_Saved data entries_
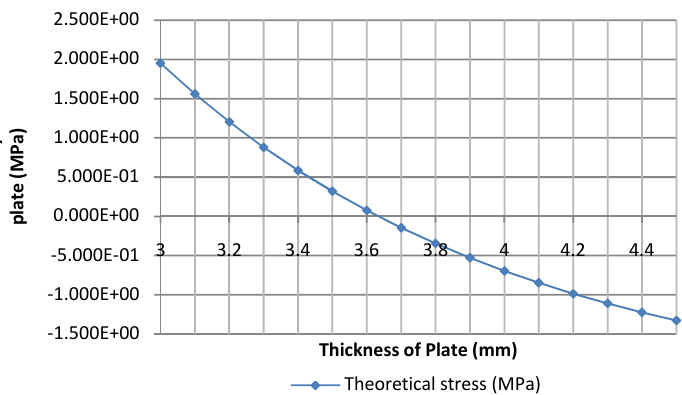
Fig.8 Theoretical predictions of stress in bone underlying a plate of changing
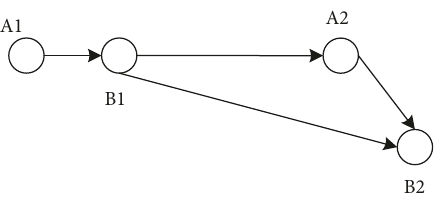
Figure 1: Travel route of the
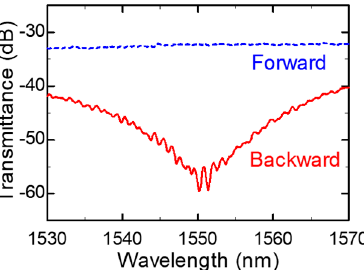
Figure 4. Measured transmission spectra of MZI isolator with a reciprocal phase shifter length L RPS of 3.7 µm.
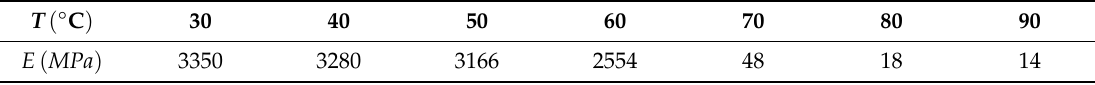
Table 1. The temperature-dependent Young’s modulus from the DMA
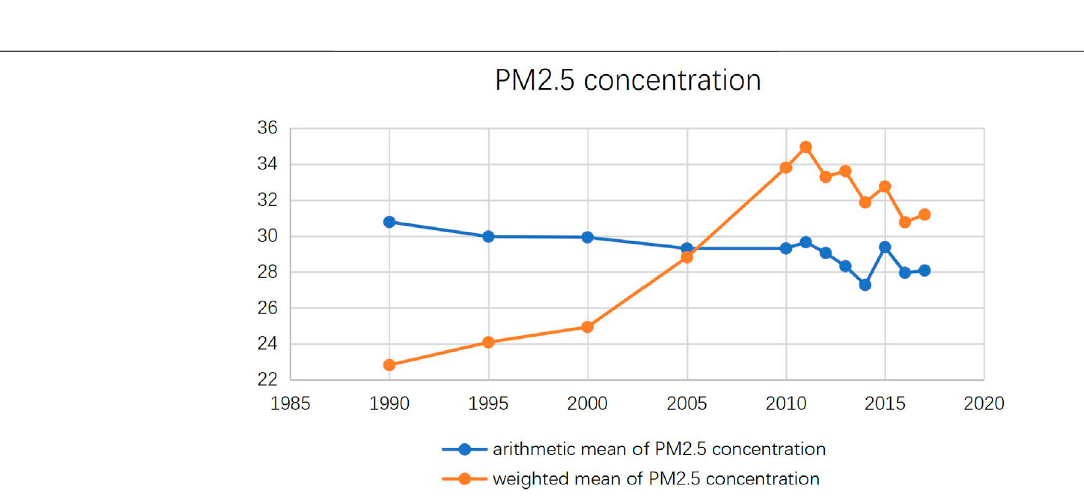
FIGURE 1 | Trend line of mean value of dynamic TFP and its decomposition index.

_About this task_
With the images omitted, repeat all the data word for word.

_Solution to the problem_
Fig.8 Theoretical predictions of stress in bone underlying a plate of changing
Figure 1: Travel route of the
Figure 4. Measured transmission spectra of MZI isolator with a reciprocal phase shifter length L RPS of 3.7 µm.
Table 1. The temperature-dependent Young’s modulus from the DMA
FIGURE 1 | Trend line of mean value of dynamic TFP and its decomposition index.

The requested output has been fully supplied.